A study she conducted in 2017 found that turtles are not impacted by small amounts of plastic debris or even after ingesting 200 to 300 pieces of plastic.
“All studies have some kind of bias, my study was biased towards turtles that were healthy and actively foraging when they drowned on a longline hook," Lynch, who plans to write a rebuttal to the study with other researchers, said.
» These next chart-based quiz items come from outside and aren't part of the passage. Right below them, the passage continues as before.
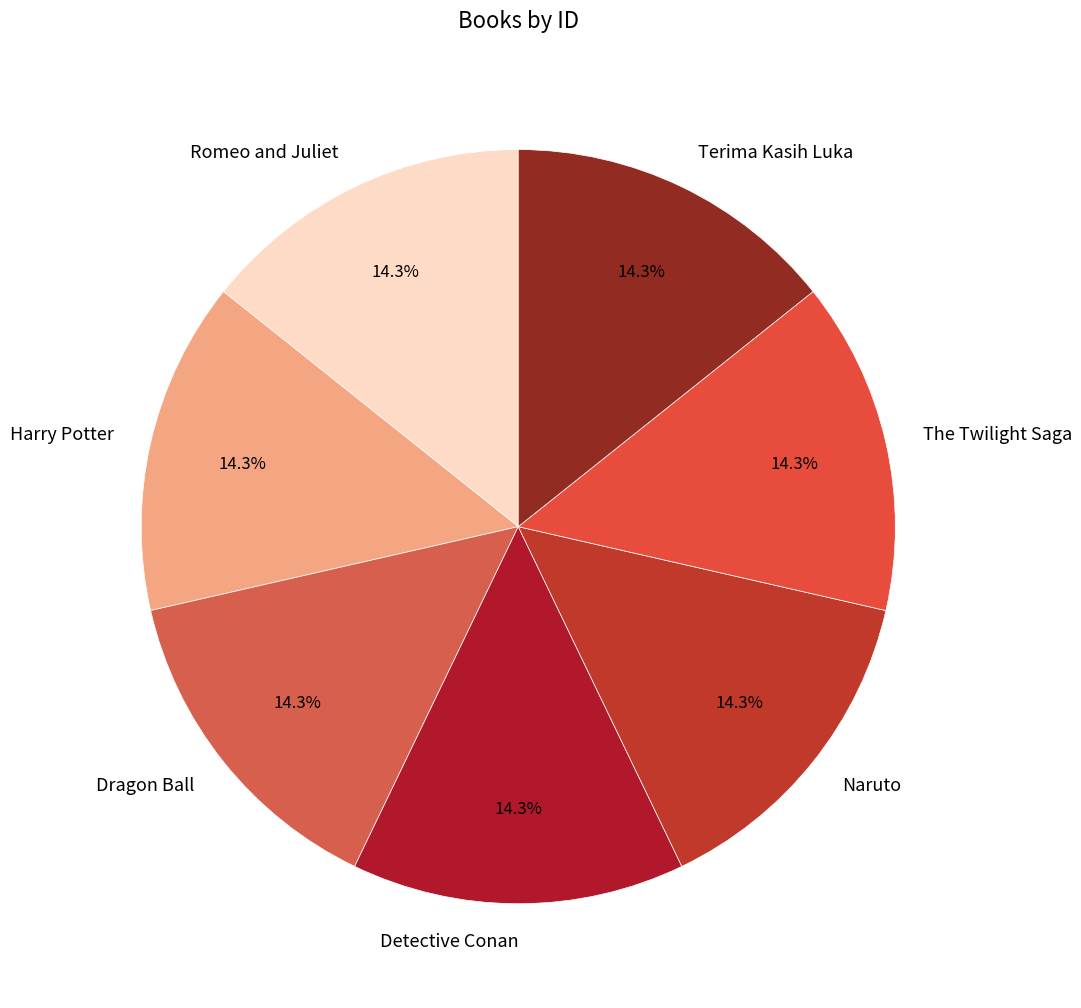

Do Detective Conan and Naruto together represent more than half of the pie?

No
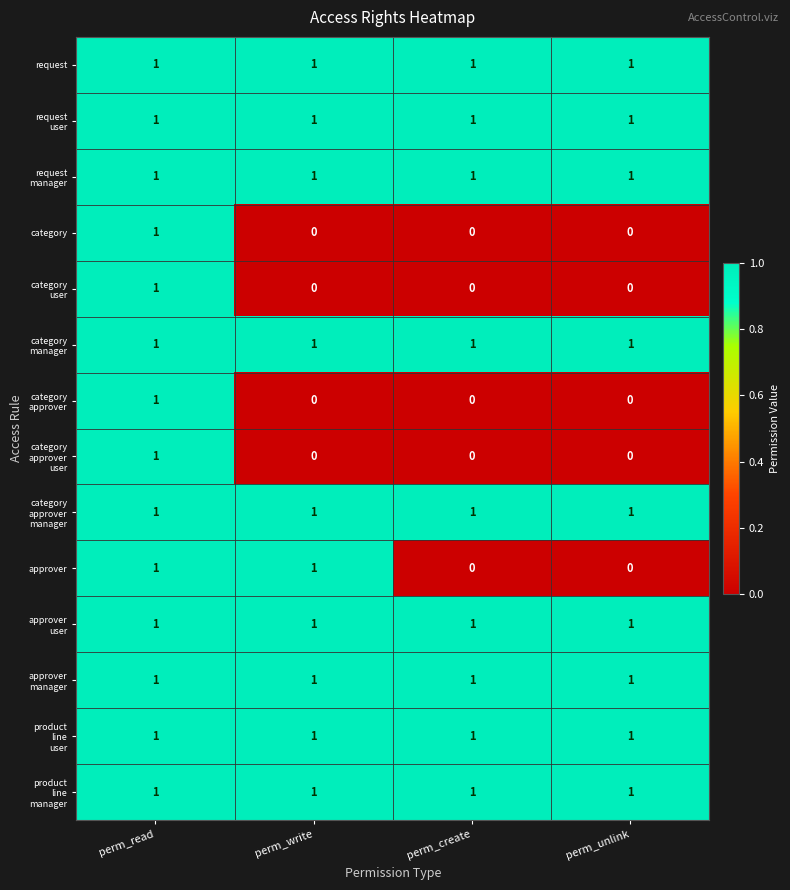

What is the total value across all series at perm_create?

9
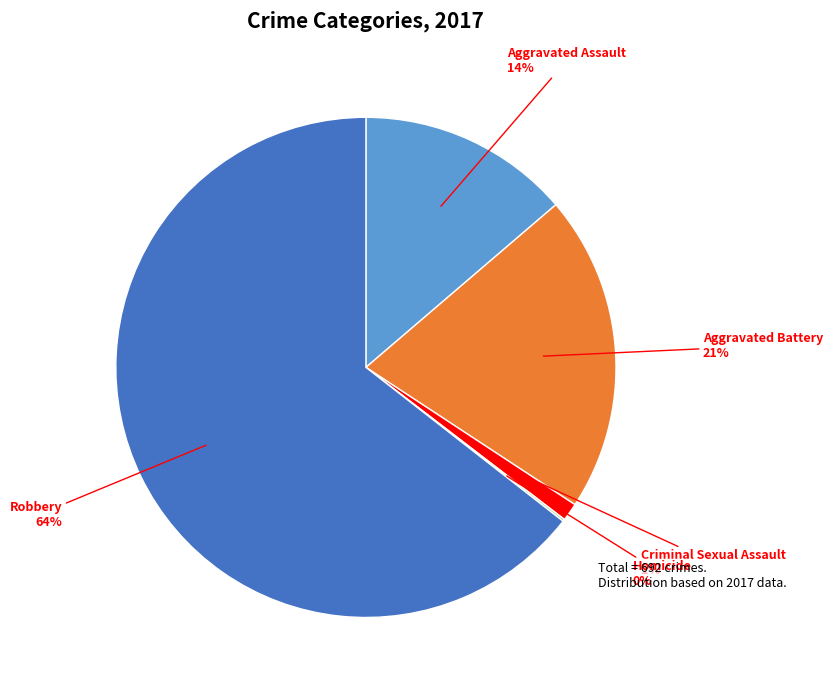

Does Criminal Sexual Assault account for over 50% of the chart?

No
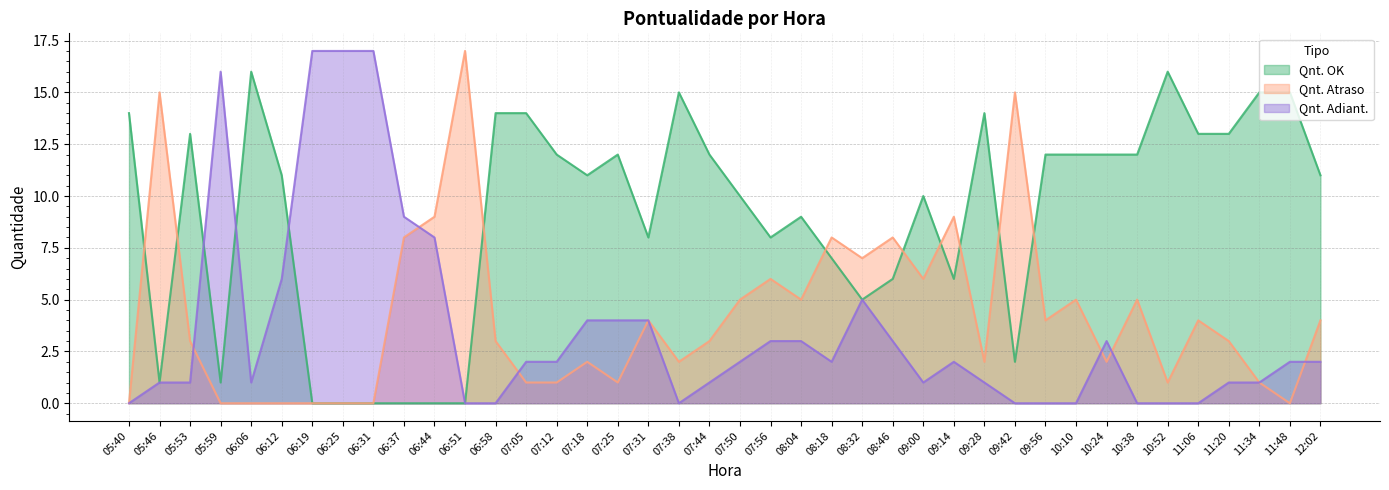

Which category has the lowest value in the Qnt. OK series?

06:19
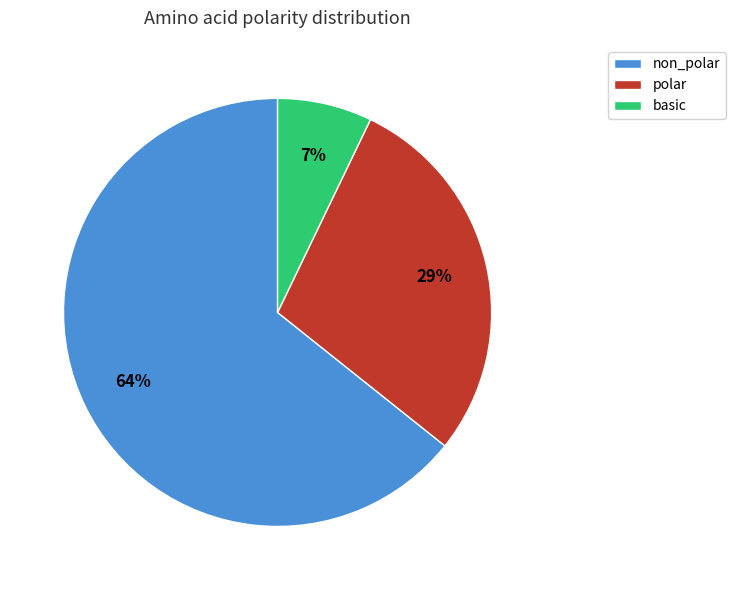

True or false: polar accounts for 29% of the total.

True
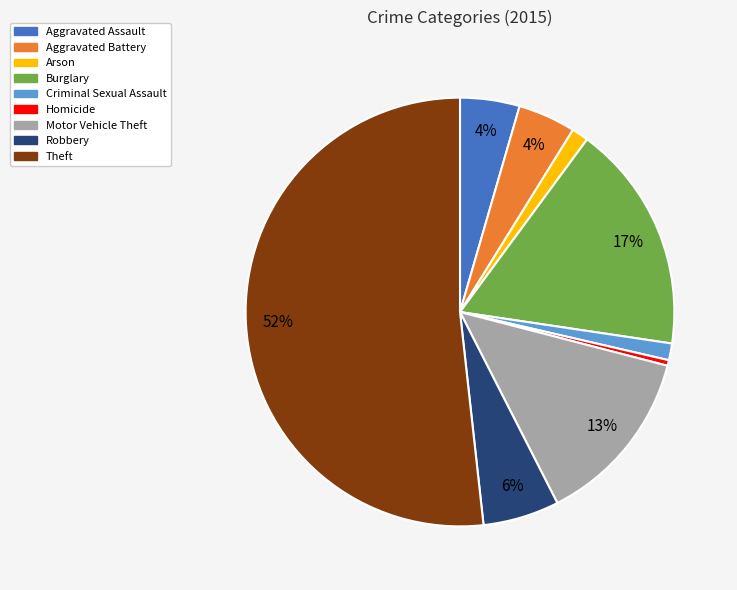

What percentage is the Robbery slice, to the nearest percent?

6%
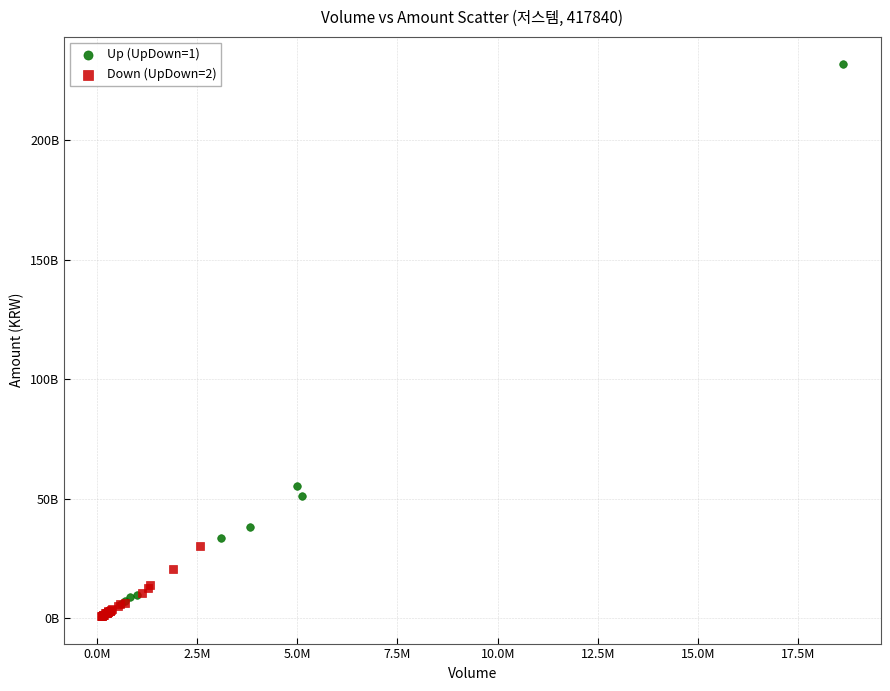

What are all the series names shown in the legend?

Up (UpDown=1), Down (UpDown=2)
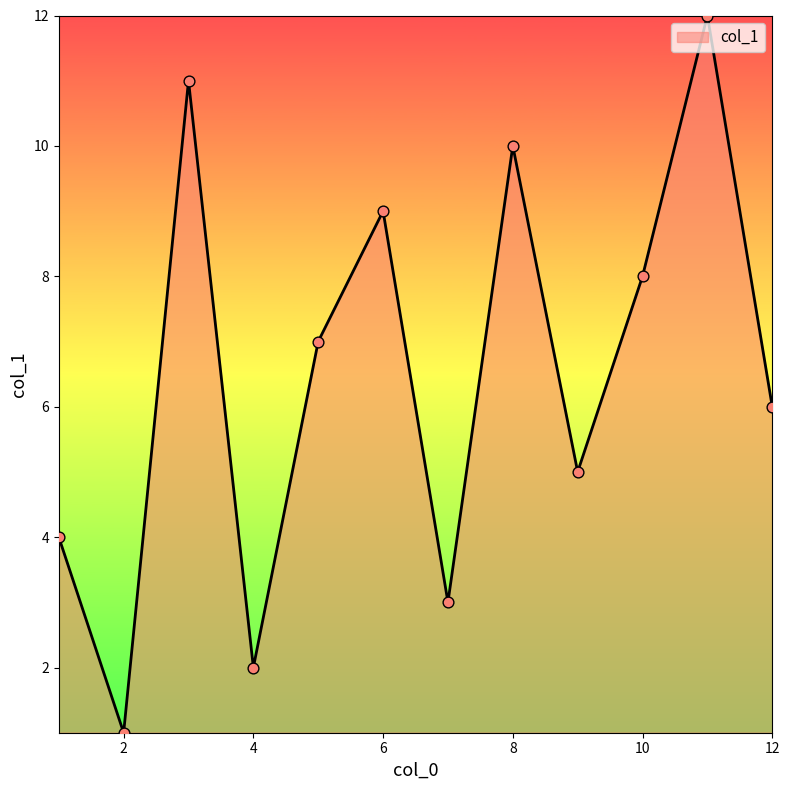

What is the difference between the maximum and minimum values?

11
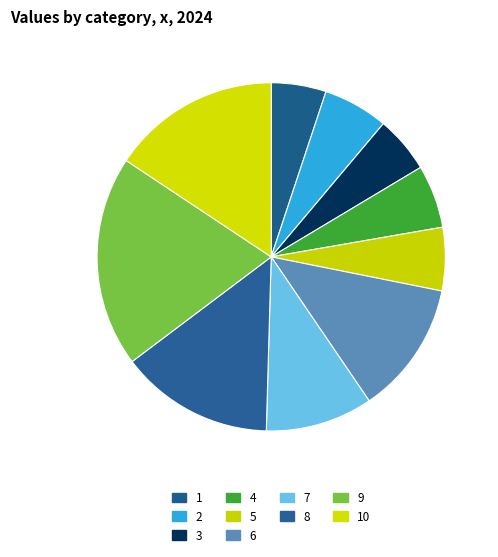

What is the total percentage of 9 and 6?

32.0%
"[The present] study is biased towards stranded turtles that died from a variety of causes, often unknown causes."
That said, the new study does add to a growing body of scientific literature on plastics and turtle mortality.
Another important finding in the study had to do with the age of the turtles effected by the debris.
Researchers also found a significantly larger amount of plastic in juvenile turtles compared to adults. To them, this signaled that adults are less likely to mistakenly ingest plastic than younger sea turtles.
Brendan Godley, a conservation scientist unaffiliated with the study, said in an email that this research points to the likelihood that plastic is a key threat to the youngest life stages which was suspected, but not known.
“This is of particular concern as pieces of plastics and baby turtles are both likely to be aggregated together in similar areas,” he explained.
But this doesn’t mean that turtles are on their way to extinction. Sea turtle populations are actually responding well to conservation efforts.
It just signals that if ocean pollution gets worse, sea turtles are in harm’s way, Godley said.
While the exact amount of plastic leading to fatality might be hotly debated, scientists have been aware that plastic is a threat to sea turtle populations for a while. In fact, sea turtles were among the first animals recorded to ingest plastic.
And with rising plastic deposits in the ocean, the threat debris poses to marine life has expanded far beyond just sea turtles and will continue to expand if a solution isn’t found.